España es un estado fracasado. Lo es desde el momento en que ha creado una sociedad desigualmente dotada de servicios. Desde que renunció a la idea de tirar de los territorios menos favorecidos. Desde que la corte de los burócratas se acantonó en un centralismo puramente salarial, enajenándose de la necesidad de hacer creer a todos en un proyecto común. Es triste que la mayor épica de este país hayan sido los triunfos de la selección de fútbol.

Resulta desolador ver a tanto pajarraco oportunista picotear sobre el cadáver de la convivencia. No aprendemos. La compulsión emocional ha sido el detonante de todas las tragedias que hemos vivido en esta cadavérica España. El análisis forense de los grandes asuntos que conmueven nuestra sociedad es que sólo sirven de combustible para la política convertida en una vasta empresa de demoliciones.

La enfermedad que nos ha llevado a donde estamos tiene una difícil cura. La política es un ejercicio de niños que hacen castillos en la arena. El proceso independentista de Cataluña, con su declaración surrealista, es un lastre en nuestra economía y una incertidumbre social. Es un desafío al régimen moribundo del 78 del que nació la propia autonomía catalana. Los poderes del Estado actuarán en defensa propia y con dureza. Y la brecha será de tal magnitud que se convertirá en un abismo. Para salir del atolladero hará falta justamente lo que escasea: grandeza personal, capacidad de sacrificio y responsabilidad política.

La gangrena nacional sólo se puede curar amputando las partes podridas. Políticos incapaces que no han estado a la altura y partidos irresponsables que han sacrificado la convivencia ante el becerro de oro de sus intereses electorales. Hace falta una tempestad que limpie la atmósfera y nos deje ante un nuevo paisaje. Mejores son las ruinas que el desierto.

Extractos de datos
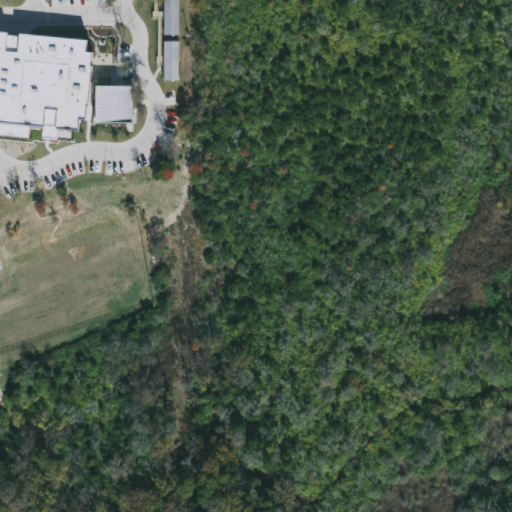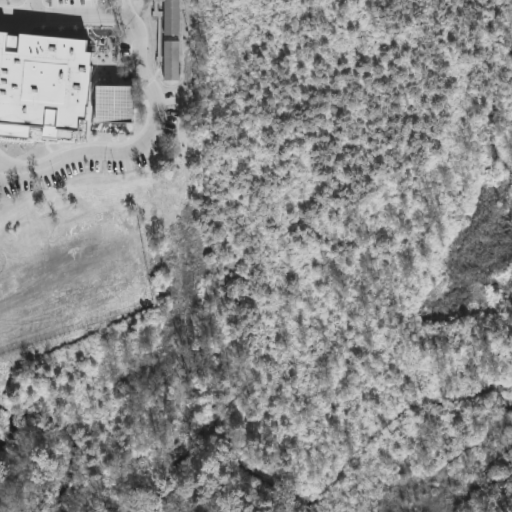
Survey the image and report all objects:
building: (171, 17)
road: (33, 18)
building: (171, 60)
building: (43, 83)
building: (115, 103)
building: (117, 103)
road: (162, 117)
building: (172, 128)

...

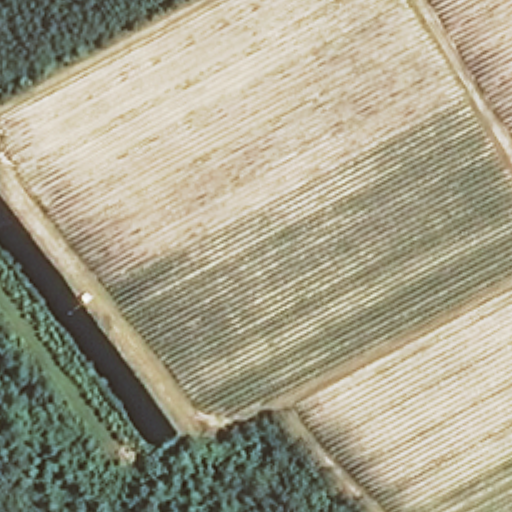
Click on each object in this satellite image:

Objetivo del ejercicio
Resume en tres oraciones el fragmento para leer sobre la situación política de España.

Solución propuesta
El texto afirma que España es un estado fracasado desde que creó una sociedad desigualmente dotada de servicios y renunció a tirar de los territorios menos favorecidos. Según el texto, el proceso independentista de Cataluña es un lastre en la economía y una incertidumbre social, y salir del atolladero exigirá grandeza personal, capacidad de sacrificio y responsabilidad política. Para curar la gangrena nacional, propone amputar las partes podridas, es decir, los políticos incapaces y los partidos irresponsables que han sacrificado la convivencia por sus intereses electorales.